Oder die Auffassung im Team, was Aufsicht und Delegationspflicht eigentlich bedeuten, was komplett indviduell und unterschiedlich gehandhabt wird, je nachdem, wer gerade Dienst hat, ganz nach dem oben beschrieben Gusto. Man muss nur genau hinschauen und findet immer Unzulänglichkeiten, bei allen.

Liebe Chefin, danke aber für diese Einschätzung. Wenn ich viele Fragen stelle, dann nicht, weil ich nicht wüsste wie es geht, sondern weil ich mich auf die gelebte Praxis einstellen möchte, auch um nicht anzuecken, weil ich der Neue bin. Viele Fragen fragen ist eine Kompatibilitätsmaßnahme, ein Calmingsignal und darf nicht mit etwas anderem verwechselt werden. Wenn Du also nun der Meinung bist, ich würde aufgrund meiner Fragen oder aufgrund der Einschätzung eines doppelmoralischen toxic OPAs nicht ins Team passen, dann sagt das mehr über das Mindset in euerem Team aus, als über mich.

Nicht falsch verstehen, eine Probezeit ist dafür da, dass man sich beschnuppert. Und es ist völlig ok, wenn man sich nicht riechen kann.
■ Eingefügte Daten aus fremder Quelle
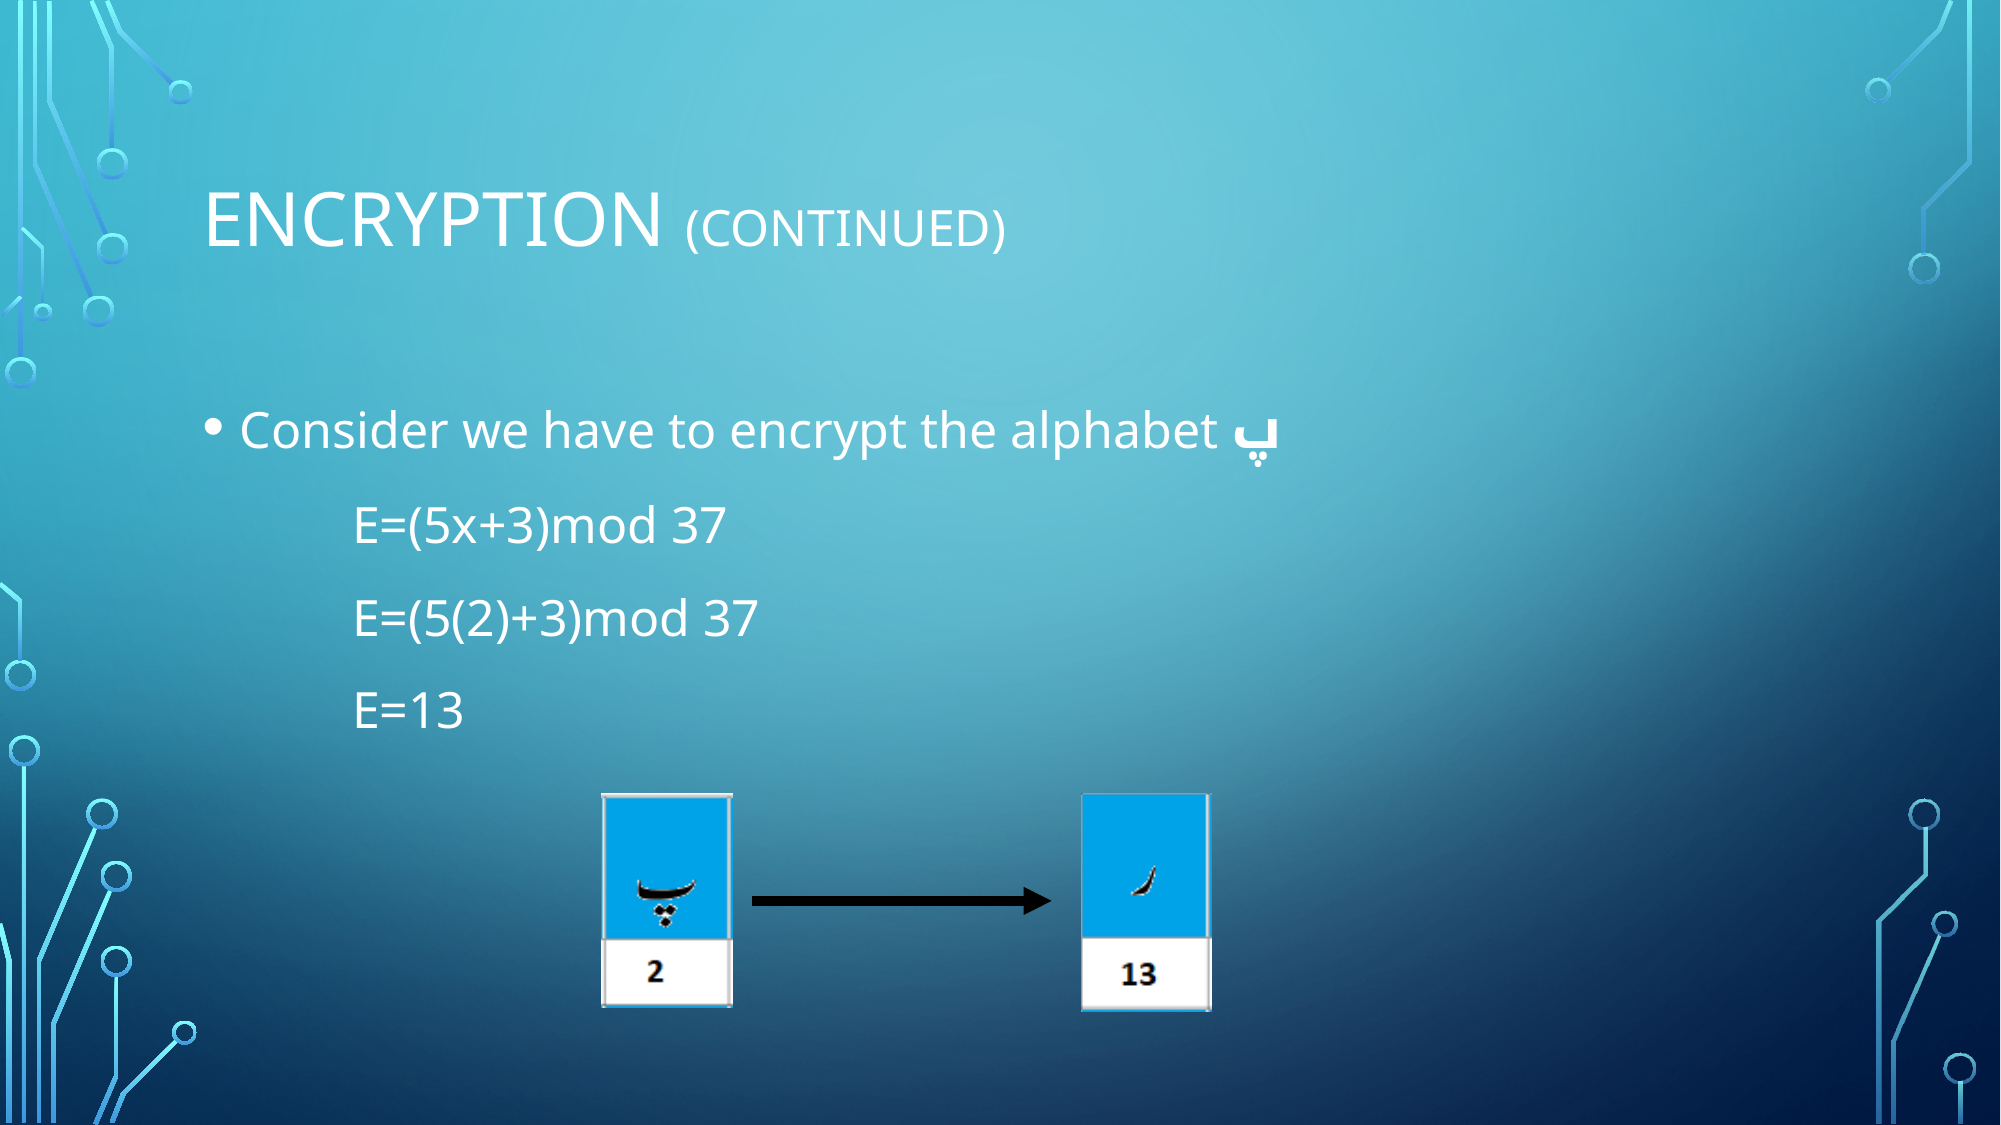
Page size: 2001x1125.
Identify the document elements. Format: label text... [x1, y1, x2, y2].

picture [1081, 793, 1212, 1012]
picture [601, 793, 733, 1008]
list Consider we have to encrypt the alphabet پ E=(5x+3)mod 37 E=(5(2)+3)mod 37 E=13 [187, 369, 1813, 950]
title Encryption (CONTINUED) [187, 101, 1813, 344]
Aber einem Kollegen dann die Einschätzung mitzugeben, dass er ungeignet für den Job sei, oder sogar ungeeignet für einen Krisenstab, bei der Beurteilung von Maßnahmen für die Besuchersicherheit, wenn er doch höhere Schutzziele ansetzt, als die bisher gelebte Praxis der anderen Kollegen, verstehe ich das nicht und nehme das auch nicht ernst.

Und diese Abneigung ist ganz die meine: Leute mit so einer Attitüde können nicht mein Team sein. In so einer Firma möchte ich gar nicht ein Drittel meiner Lebenszeit verbringen. Und dafür, dass ich die Unternehmerpflichten hins. Veranstaltungssicherheit und dem Arbeitsschutz eigenverantwortlich wahrnehmen soll und dafür genau so viel verdiene wie ein Beleuchter in der Deutschen Oper, bin ich lieber wieder mein eigener Chef. Da verdiene ich drei Mal so viel, mindestens aber das Doppelte. Da helfen dann auch keine Nüsse und keine Rohrperle mit Sprudel in der Küche, oder erzwungene tägliche Sitins zum Mittag, bei denen gerne über andere Kollegen gelästert wird. Hach, Menschen und Küchen!

Die Old Pornstar-Attitüde wird nicht ausschließlich nur von Männern gelebt, sondern auch von Frauen mit Macht (OMA). Irgendwann haben wir das alle mal gelernt. Es geht zu 20% um fachliche Eignung oder Deine bekackte Qualifikation, aber zu 80% darum, nicht anzuecken, den Machtbereich der anderen nicht zu betreten, sich aber gefallen zu lassen, dass Dein eigener betreten wird. Genau das bedeutet angestellt sein. Freundlichkeit wird als Schwäche gehandelt und falsche Freundlichkeit als Professionalität verkauft.

Ich werde übrigens jetzt umschulen und bin in naher Zukunft Fachkraft für Arbeitssicherheit. Grüße an F, ich machs besser als Du, garantiert! Dann komme ich vorbei und Du erzählst mir nochmal, dass ein Meister immer auch einen Ausbilderschein hat. Mensch, das hab ich gar nicht gewusst. Da habe ich während meiner Meisterausbildung ja anscheinend den Fokus verloren.